- [DATA TO PROCESS]
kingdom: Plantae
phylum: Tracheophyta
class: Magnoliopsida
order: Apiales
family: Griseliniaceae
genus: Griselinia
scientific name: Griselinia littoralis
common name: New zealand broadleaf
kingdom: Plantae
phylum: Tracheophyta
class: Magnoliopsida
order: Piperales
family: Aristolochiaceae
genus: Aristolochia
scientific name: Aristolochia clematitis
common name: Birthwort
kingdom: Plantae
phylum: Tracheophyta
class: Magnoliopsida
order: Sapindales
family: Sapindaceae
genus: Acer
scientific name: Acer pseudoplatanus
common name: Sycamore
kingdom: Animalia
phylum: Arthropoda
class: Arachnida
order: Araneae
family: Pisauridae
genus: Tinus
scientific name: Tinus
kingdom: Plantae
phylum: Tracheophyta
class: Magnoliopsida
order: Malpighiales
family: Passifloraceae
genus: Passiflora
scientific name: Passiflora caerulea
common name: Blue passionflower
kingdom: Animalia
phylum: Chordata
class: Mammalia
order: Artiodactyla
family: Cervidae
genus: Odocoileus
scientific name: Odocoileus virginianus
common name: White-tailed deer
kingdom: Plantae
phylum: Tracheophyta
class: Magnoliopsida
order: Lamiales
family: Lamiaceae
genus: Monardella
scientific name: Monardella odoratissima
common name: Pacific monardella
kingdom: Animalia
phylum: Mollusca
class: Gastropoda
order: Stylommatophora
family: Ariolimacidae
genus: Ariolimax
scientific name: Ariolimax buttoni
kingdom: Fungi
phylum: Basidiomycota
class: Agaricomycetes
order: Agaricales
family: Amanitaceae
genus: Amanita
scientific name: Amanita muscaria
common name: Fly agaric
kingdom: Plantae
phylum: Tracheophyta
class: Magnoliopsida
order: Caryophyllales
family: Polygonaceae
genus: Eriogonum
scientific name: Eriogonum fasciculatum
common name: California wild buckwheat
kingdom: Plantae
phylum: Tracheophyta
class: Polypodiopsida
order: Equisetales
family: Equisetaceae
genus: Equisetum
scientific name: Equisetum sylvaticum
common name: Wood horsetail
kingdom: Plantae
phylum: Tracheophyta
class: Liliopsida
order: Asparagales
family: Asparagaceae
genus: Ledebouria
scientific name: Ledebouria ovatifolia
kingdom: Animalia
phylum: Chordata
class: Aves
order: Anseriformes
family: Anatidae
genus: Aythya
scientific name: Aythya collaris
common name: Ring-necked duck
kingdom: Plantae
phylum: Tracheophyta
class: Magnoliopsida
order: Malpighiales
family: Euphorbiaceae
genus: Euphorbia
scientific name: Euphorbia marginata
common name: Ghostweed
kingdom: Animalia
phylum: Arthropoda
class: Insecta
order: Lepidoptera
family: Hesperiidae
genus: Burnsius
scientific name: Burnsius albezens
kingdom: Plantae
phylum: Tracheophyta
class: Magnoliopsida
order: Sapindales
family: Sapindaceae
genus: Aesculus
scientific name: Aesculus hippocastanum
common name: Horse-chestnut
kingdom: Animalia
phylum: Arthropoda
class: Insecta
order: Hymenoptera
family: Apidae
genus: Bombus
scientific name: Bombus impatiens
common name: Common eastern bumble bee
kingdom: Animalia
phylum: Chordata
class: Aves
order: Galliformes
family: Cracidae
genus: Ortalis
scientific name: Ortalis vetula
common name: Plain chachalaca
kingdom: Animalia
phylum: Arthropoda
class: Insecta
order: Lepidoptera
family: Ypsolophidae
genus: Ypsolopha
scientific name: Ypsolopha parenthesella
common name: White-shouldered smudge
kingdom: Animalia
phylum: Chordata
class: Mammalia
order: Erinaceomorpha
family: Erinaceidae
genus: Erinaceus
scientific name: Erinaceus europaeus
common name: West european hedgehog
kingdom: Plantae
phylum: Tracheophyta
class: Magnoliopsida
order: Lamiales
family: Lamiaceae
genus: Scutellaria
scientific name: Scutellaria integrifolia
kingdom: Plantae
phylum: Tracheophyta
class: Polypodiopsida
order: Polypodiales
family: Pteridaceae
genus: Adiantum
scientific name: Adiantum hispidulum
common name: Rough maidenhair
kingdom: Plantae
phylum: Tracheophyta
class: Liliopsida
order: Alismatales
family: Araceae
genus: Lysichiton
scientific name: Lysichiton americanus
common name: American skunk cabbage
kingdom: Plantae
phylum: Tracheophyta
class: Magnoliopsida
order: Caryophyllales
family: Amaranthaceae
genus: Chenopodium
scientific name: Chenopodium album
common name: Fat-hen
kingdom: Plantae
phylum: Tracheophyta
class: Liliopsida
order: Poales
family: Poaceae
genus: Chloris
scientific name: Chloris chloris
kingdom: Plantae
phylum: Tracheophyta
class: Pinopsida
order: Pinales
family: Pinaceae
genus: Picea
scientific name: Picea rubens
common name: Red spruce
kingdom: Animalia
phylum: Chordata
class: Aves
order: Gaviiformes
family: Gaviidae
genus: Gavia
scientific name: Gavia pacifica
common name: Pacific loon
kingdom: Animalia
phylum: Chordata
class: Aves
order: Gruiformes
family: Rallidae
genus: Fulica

- [EXERCISE]
Reproduce all of the lines above word for word, keeping their order.

- [FULL ANSWER]
kingdom: Plantae
phylum: Tracheophyta
class: Magnoliopsida
order: Apiales
family: Griseliniaceae
genus: Griselinia
scientific name: Griselinia littoralis
common name: New zealand broadleaf
kingdom: Plantae
phylum: Tracheophyta
class: Magnoliopsida
order: Piperales
family: Aristolochiaceae
genus: Aristolochia
scientific name: Aristolochia clematitis
common name: Birthwort
kingdom: Plantae
phylum: Tracheophyta
class: Magnoliopsida
order: Sapindales
family: Sapindaceae
genus: Acer
scientific name: Acer pseudoplatanus
common name: Sycamore
kingdom: Animalia
phylum: Arthropoda
class: Arachnida
order: Araneae
family: Pisauridae
genus: Tinus
scientific name: Tinus
kingdom: Plantae
phylum: Tracheophyta
class: Magnoliopsida
order: Malpighiales
family: Passifloraceae
genus: Passiflora
scientific name: Passiflora caerulea
common name: Blue passionflower
kingdom: Animalia
phylum: Chordata
class: Mammalia
order: Artiodactyla
family: Cervidae
genus: Odocoileus
scientific name: Odocoileus virginianus
common name: White-tailed deer
kingdom: Plantae
phylum: Tracheophyta
class: Magnoliopsida
order: Lamiales
family: Lamiaceae
genus: Monardella
scientific name: Monardella odoratissima
common name: Pacific monardella
kingdom: Animalia
phylum: Mollusca
class: Gastropoda
order: Stylommatophora
family: Ariolimacidae
genus: Ariolimax
scientific name: Ariolimax buttoni
kingdom: Fungi
phylum: Basidiomycota
class: Agaricomycetes
order: Agaricales
family: Amanitaceae
genus: Amanita
scientific name: Amanita muscaria
common name: Fly agaric
kingdom: Plantae
phylum: Tracheophyta
class: Magnoliopsida
order: Caryophyllales
family: Polygonaceae
genus: Eriogonum
scientific name: Eriogonum fasciculatum
common name: California wild buckwheat
kingdom: Plantae
phylum: Tracheophyta
class: Polypodiopsida
order: Equisetales
family: Equisetaceae
genus: Equisetum
scientific name: Equisetum sylvaticum
common name: Wood horsetail
kingdom: Plantae
phylum: Tracheophyta
class: Liliopsida
order: Asparagales
family: Asparagaceae
genus: Ledebouria
scientific name: Ledebouria ovatifolia
kingdom: Animalia
phylum: Chordata
class: Aves
order: Anseriformes
family: Anatidae
genus: Aythya
scientific name: Aythya collaris
common name: Ring-necked duck
kingdom: Plantae
phylum: Tracheophyta
class: Magnoliopsida
order: Malpighiales
family: Euphorbiaceae
genus: Euphorbia
scientific name: Euphorbia marginata
common name: Ghostweed
kingdom: Animalia
phylum: Arthropoda
class: Insecta
order: Lepidoptera
family: Hesperiidae
genus: Burnsius
scientific name: Burnsius albezens
kingdom: Plantae
phylum: Tracheophyta
class: Magnoliopsida
order: Sapindales
family: Sapindaceae
genus: Aesculus
scientific name: Aesculus hippocastanum
common name: Horse-chestnut
kingdom: Animalia
phylum: Arthropoda
class: Insecta
order: Hymenoptera
family: Apidae
genus: Bombus
scientific name: Bombus impatiens
common name: Common eastern bumble bee
kingdom: Animalia
phylum: Chordata
class: Aves
order: Galliformes
family: Cracidae
genus: Ortalis
scientific name: Ortalis vetula
common name: Plain chachalaca
kingdom: Animalia
phylum: Arthropoda
class: Insecta
order: Lepidoptera
family: Ypsolophidae
genus: Ypsolopha
scientific name: Ypsolopha parenthesella
common name: White-shouldered smudge
kingdom: Animalia
phylum: Chordata
class: Mammalia
order: Erinaceomorpha
family: Erinaceidae
genus: Erinaceus
scientific name: Erinaceus europaeus
common name: West european hedgehog
kingdom: Plantae
phylum: Tracheophyta
class: Magnoliopsida
order: Lamiales
family: Lamiaceae
genus: Scutellaria
scientific name: Scutellaria integrifolia
kingdom: Plantae
phylum: Tracheophyta
class: Polypodiopsida
order: Polypodiales
family: Pteridaceae
genus: Adiantum
scientific name: Adiantum hispidulum
common name: Rough maidenhair
kingdom: Plantae
phylum: Tracheophyta
class: Liliopsida
order: Alismatales
family: Araceae
genus: Lysichiton
scientific name: Lysichiton americanus
common name: American skunk cabbage
kingdom: Plantae
phylum: Tracheophyta
class: Magnoliopsida
order: Caryophyllales
family: Amaranthaceae
genus: Chenopodium
scientific name: Chenopodium album
common name: Fat-hen
kingdom: Plantae
phylum: Tracheophyta
class: Liliopsida
order: Poales
family: Poaceae
genus: Chloris
scientific name: Chloris chloris
kingdom: Plantae
phylum: Tracheophyta
class: Pinopsida
order: Pinales
family: Pinaceae
genus: Picea
scientific name: Picea rubens
common name: Red spruce
kingdom: Animalia
phylum: Chordata
class: Aves
order: Gaviiformes
family: Gaviidae
genus: Gavia
scientific name: Gavia pacifica
common name: Pacific loon
kingdom: Animalia
phylum: Chordata
class: Aves
order: Gruiformes
family: Rallidae
genus: Fulica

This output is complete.